RightSign and ScreenPlus RDT have excellent performance when using microscopy detection as a gold standard. Real-time PCR method can be considered as a confirmation tool for malaria diagnosis.
疟疾的诊断测试主要基于快速诊断测试(RDT)和显微镜检测。聚合酶链反应(PCR)也是一种敏感的检测方法,可被视为一种诊断工具。疟疾显微镜检测的结果取决于检查者的能力和经验。一些RDT已在印度尼西亚分发,需要对其结果进行评估。
本研究旨在比较RightSign RDT和ScreenPlus RDT在检测人血中疟疾的性能。我们使用特异性实时聚合酶链反应(abTESTMMalaria qPCRII)和显微镜检测方法的金标准来测量诊断效率。
按照所述方案,使用RightSign RDT、ScreenPlus RDT、显微镜检测和RT-PCR对血液标本进行评估。使用McNemar和Kruskal Wallis分析来分析特异性(Sp)、敏感性(Sn)、阳性预测值(PPV)和阴性预测值(NPV)的差异。
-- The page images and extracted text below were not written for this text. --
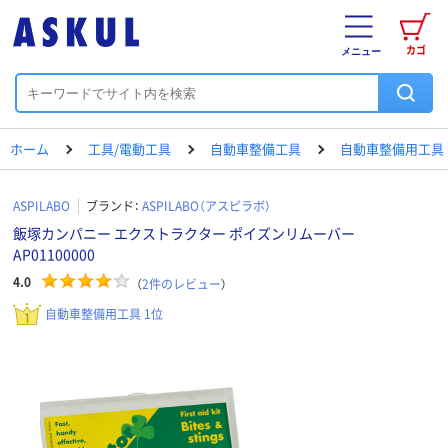
カゴ
メニュー
ホーム
工具/電動工具
自動車整備工具
自動車整備用工具
ASPILABO
ブランド：
ASPILABO（アスピラボ）
飯塚カンパニー エクストラクター ポイズンリムーバー
AP01100000
4.0
（
2
件のレビュー
）
自動車整備用工具 1位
共招募了105名受试者。基于显微镜检测,RightSign RDT的敏感性、特异性、PPV、NPV分别为100%、98%、98.2%、100%。ScreenPlus显示敏感性为100%,特异性为98%,PPV为98.2%,NPV为100%。使用实时PCR时,两种RDT的敏感性均降低(75%),特异性升高(100%)。两种RDT显示出100%的一致性。与显微镜和RDT相比,RT-PCR检测到更高的混合感染率。
以显微镜检测作为金标准时,RightSign和ScreenPlus RDT具有优异的性能。实时PCR方法可被视为疟疾诊断的确认工具。